=== PASSAGE FOURNI ===
....

Guillaume Amfrye, abbé de Chaulieu, dit CHAULIEU, auteur cité dans le Littré

CHAULIEU (1639-1720)

Dans le texte d'origine du Littré, les auteurs pouvaient être nommés par de nombreuses variantes. Dans cette version en ligne, la forme CHAULIEU a été choisie.

196 citations dans le Littré

Œuvres citées dans le dictionnaire Littré

Cette liste des œuvres a été compilée manuellement pour ce site web. Elle n'est pas exhaustive, et privilégie autant que possible les références aux éditions originales. Elle peut toutefois comprendre des publications contemporaines d'É. Littré, lorsque ce dernier était explicite sur ses sources ou qu'il cite des compilations. Le dictionnaire imprimé contenait d'ailleurs une liste très partielle des œuvres et auteurs.

Titre de l'œuvre Date de parution Citations
Œuvres diverses, 2 vol. Amsterdam, 1733 196 citations

Quelques citations de Guillaume Amfrye, abbé de Chaulieu, dit CHAULIEU

Voici un tirage aléatoire parmi ses 196 citations dans le Littré.

  1. Nul remords du passé n'empoisonne ma vie ; Satisfait du présent, je crains peu l'avenir.
    Retraite, Œuv. t. I, p. 33, dans POUGENS (satisfait, aite)
  2. Quant à cet amas de sornettes, Par vostre main ars il sera.
    à la duch. du Maine. (ards ou ars, arse)
  3. Mais je connais bientôt que ma veine glacée…
    Retraite. (veine)
  4. Depuis ce temps-là, toute la famille royale aime les croquets, et l'on a même remarqué que, plus les princesses de cette maison sont aimables, plus elles ont du goût pour ces sortes de pain d'épice.
    Lett. à Mme de Lassay. Œuvres, t. I, p. 119, dans POUGENS. (croquet [1])
  5. Là, point d'épithète en rime, De pointe, de sens retors Ne vient former les accords De ce sec et dur sublime Pour qui Roi fait tant d'efforts.

....

[Données de compréhension de graphiques]
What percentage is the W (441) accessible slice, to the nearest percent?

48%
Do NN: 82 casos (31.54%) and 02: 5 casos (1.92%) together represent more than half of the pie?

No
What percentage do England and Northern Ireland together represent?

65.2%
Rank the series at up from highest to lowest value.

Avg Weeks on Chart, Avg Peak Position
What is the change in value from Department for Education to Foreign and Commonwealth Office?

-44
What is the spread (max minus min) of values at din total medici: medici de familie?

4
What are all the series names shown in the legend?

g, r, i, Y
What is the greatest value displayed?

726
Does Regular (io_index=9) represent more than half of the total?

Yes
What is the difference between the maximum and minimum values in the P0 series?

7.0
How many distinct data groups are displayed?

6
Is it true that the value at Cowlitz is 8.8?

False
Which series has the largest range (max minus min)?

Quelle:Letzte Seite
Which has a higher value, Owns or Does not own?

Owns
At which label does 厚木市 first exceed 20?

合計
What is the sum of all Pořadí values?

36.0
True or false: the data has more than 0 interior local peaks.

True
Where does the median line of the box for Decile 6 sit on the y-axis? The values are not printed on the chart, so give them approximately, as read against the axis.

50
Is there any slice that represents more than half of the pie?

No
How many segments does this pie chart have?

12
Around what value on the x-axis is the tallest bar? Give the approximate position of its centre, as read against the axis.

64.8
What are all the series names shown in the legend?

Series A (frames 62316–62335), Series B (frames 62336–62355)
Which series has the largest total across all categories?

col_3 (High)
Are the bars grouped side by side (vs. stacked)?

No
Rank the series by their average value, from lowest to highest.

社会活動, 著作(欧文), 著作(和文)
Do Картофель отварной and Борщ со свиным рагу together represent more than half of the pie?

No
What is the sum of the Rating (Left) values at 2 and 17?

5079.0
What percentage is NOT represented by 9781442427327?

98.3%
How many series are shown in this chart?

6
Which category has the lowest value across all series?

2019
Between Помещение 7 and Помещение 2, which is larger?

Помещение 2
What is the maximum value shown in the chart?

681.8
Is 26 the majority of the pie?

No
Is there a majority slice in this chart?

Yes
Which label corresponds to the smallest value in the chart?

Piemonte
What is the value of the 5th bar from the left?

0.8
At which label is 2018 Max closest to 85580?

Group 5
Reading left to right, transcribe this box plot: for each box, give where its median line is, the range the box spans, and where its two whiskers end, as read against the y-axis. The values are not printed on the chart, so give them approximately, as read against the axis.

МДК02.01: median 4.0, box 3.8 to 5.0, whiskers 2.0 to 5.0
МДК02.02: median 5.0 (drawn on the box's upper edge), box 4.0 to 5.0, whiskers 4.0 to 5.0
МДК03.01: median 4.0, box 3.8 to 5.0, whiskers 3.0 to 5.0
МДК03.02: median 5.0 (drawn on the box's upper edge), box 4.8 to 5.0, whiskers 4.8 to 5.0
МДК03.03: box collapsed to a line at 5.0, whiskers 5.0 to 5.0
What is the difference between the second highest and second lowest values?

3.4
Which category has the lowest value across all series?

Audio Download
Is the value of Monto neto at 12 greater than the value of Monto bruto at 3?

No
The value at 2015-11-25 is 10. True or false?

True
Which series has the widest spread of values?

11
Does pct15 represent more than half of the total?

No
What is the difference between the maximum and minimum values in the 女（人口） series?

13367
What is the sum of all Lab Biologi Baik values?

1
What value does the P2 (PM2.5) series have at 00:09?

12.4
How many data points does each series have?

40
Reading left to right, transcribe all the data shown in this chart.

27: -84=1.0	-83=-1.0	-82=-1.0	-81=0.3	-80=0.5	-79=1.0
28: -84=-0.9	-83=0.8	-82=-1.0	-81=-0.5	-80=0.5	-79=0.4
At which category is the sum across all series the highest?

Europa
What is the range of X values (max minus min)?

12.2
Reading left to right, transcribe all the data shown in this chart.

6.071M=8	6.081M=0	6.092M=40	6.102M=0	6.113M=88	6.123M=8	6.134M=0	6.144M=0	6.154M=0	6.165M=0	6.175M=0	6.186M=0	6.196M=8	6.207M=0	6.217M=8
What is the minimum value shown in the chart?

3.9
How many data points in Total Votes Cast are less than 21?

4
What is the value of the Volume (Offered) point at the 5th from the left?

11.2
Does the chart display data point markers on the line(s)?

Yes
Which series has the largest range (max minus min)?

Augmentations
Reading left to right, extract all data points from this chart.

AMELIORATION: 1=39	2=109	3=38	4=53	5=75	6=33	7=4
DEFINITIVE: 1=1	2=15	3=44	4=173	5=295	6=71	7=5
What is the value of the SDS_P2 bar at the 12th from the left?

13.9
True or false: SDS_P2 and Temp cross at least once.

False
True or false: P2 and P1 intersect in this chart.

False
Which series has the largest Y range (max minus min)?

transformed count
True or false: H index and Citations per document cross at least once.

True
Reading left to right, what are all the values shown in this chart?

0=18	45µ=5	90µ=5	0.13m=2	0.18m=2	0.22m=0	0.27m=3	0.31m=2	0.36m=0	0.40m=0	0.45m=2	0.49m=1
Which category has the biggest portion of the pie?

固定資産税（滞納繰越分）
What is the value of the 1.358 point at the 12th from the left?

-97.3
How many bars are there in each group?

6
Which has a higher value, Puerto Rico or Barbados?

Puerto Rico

....

=== ACTION DEMANDÉE 1 ===
Extrayez du texte sur Chaulieu le passage allant de « Retraite, Œuv. t. » jusqu'à « de pain d'épice. » inclus.
=== ACTION DEMANDÉE 2 ===
D'après le texte sur Chaulieu, en quelle année et dans quelle ville les Œuvres diverses ont-elles paru ?
=== ACTION DEMANDÉE 3 ===
Poursuivez le texte sur Chaulieu à partir de sa dernière phrase.

=== RÉSULTAT OBTENU 1 ===
Retraite, Œuv. t. I, p. 33, dans POUGENS (satisfait, aite)
  2. Quant à cet amas de sornettes, Par vostre main ars il sera.
    à la duch. du Maine. (ards ou ars, arse)
  3. Mais je connais bientôt que ma veine glacée…
    Retraite. (veine)
  4. Depuis ce temps-là, toute la famille royale aime les croquets, et l'on a même remarqué que, plus les princesses de cette maison sont aimables, plus elles ont du goût pour ces sortes de pain d'épice.

=== RÉSULTAT OBTENU 2 ===
En 1733, à Amsterdam.

=== RÉSULTAT OBTENU 3 ===
    Corrup. du style. (retors, orse)
  6. On voit toujours sur le tard Venir l'omelette au lard Qu'au secours de ta faim le ciel propice envoie.
    à La Fare, à Fontainebleau, en 1701 (tard)
  7. Moi, de la ballade assorti, J'ai pour l'ode martel en tête.
  8. Je vois d'un œil sec la Parque, Qui commence à se lasser, Et Charon fréter la barque Qui va bientôt me passer.
    Au chevalier de Bouillon. (fréter)
  9. Venons au fait, parlons confidemment, Car entre amis on parle avec franchise.
    Autre épître de l'abbé C. (confidemment)
  10. Arbre, croissez, disais-je, où nos chiffres tracés Consacrent à l'amour nos noms entrelacés.
    Au chev. de Bouillon, 1712 (chiffre)
  11. Tu négliges les sentiments, Pour faire briller la pensée.
    Ode contre l'esprit. (négliger)
  12. La Fare t'attendra tranquille dans sa chaise ; Et, pour moraliser tous ensemble à votre aise, Sonning nous versera d'un vin délicieux.
    Ép. de l'abbé C. en 1703 (moraliser)
  13. Non baron de qui l'équipage Se transporte dans un chausson, Mais baron d'un haut parentage.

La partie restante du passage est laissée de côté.